Abstract

Strontium isotope ages of foraminifers from Early Miocene to Late Pliocene (Neogene) sequences (21.2–3.4 Ma) are reported for the first time from the Queen Charlotte Basin (QCB) in Queen Charlotte Sound, offshore British Columbia. These ages, together with a revised foraminifer biostratigraphy and log data from two offshore wells, provide a high-resolution chronostratigraphy for the southern part of the QCB. The data show thick 1717–2636 m Miocene sequences overlain by much thinner Pliocene and younger units (<240 m). Assessments of foraminifer biofacies indicate common transported neritic and shelf faunas into slope or bathyal environments where changes in basin water depths indicate significant deformation and erosion. Additional stratigraphic information for six offshore wells in Hecate Strait show the common occurrence of amorphous carbonates in the upper sections of the penetrated basin successions. Amorphous carbonates and coals are less common in the Harlequin D-86 and Osprey D-36 wells of Queen Charlotte Sound. Coals are especially common to abundant in the sedimentary sections penetrated by the Hecate Strait wells and are potential sources of seep fluids and gases.

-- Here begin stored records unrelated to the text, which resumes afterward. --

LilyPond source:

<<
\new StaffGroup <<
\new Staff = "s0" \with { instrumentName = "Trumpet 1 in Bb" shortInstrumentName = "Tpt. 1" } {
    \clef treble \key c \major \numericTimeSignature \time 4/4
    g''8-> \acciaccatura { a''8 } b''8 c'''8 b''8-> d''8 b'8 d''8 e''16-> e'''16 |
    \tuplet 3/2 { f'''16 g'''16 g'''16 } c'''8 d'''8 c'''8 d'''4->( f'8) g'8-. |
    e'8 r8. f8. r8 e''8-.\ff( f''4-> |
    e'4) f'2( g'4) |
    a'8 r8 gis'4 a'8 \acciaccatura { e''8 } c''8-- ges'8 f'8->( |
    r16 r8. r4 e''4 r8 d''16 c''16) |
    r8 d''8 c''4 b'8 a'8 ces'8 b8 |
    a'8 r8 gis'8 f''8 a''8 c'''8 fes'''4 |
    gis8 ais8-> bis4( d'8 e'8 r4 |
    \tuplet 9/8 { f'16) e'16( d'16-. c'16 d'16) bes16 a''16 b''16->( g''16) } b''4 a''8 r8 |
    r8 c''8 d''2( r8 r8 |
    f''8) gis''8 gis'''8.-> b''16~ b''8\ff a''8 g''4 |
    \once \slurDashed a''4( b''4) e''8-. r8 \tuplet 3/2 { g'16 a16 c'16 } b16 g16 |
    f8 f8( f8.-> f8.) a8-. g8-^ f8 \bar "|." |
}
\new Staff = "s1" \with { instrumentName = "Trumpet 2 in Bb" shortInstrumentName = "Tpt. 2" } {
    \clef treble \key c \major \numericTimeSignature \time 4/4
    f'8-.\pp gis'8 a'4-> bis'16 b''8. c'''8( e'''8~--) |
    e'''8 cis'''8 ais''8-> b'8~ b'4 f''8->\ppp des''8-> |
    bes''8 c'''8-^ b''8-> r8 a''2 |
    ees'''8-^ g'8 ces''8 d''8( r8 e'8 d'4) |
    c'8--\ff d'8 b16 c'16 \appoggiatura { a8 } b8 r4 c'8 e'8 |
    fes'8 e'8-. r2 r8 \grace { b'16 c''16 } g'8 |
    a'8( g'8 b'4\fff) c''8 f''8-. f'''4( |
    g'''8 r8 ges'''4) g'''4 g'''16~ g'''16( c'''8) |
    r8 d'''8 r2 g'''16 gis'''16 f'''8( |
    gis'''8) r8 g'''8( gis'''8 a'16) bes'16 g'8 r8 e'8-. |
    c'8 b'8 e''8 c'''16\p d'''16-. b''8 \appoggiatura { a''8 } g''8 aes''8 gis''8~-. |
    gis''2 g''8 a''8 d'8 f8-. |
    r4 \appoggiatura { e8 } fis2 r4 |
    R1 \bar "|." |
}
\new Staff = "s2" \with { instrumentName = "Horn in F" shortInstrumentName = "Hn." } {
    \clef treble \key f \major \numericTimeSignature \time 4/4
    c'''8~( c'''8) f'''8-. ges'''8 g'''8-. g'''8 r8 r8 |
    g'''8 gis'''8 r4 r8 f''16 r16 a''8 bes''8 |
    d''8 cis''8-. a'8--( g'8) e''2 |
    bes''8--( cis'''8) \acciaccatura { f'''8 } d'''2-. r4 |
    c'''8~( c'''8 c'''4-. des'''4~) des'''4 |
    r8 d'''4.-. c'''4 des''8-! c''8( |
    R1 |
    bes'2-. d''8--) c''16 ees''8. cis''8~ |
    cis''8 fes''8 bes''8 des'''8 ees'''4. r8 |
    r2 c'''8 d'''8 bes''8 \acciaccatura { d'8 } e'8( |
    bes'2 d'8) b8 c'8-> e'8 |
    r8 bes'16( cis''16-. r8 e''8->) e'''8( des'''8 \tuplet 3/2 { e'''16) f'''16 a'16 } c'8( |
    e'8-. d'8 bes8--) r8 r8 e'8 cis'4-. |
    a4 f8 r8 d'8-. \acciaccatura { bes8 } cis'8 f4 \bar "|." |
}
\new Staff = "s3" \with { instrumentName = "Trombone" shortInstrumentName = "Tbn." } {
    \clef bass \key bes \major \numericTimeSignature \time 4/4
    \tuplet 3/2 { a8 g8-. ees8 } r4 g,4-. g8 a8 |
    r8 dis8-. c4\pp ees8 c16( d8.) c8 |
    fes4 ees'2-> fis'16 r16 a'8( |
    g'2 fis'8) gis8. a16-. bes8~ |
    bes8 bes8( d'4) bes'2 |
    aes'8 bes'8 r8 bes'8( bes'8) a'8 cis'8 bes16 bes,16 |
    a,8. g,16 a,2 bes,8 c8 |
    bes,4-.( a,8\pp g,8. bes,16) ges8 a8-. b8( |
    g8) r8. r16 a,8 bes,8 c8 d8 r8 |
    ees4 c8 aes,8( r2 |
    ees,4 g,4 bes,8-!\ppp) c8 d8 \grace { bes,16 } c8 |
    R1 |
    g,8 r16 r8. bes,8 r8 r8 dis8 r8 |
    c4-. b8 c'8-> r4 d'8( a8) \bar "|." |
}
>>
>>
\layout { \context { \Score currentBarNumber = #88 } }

The occurrences of glassy-textured coals, zeolite-like minerals, recrystallized foraminifers, and inverted stratigraphic units in the basal parts of Miocene sub-basins indicate heating, deformation or slumping, and upward mobilization of fluids or gases after the Early Miocene. Results support syn-rift and post-rift depositional and deformational phases. Comparisons between the different geological processes and events in the Queen Charlotte and Tofino basins reveal details of the complex evolution of these Cenozoic basins, plate margins, and ridge junctions.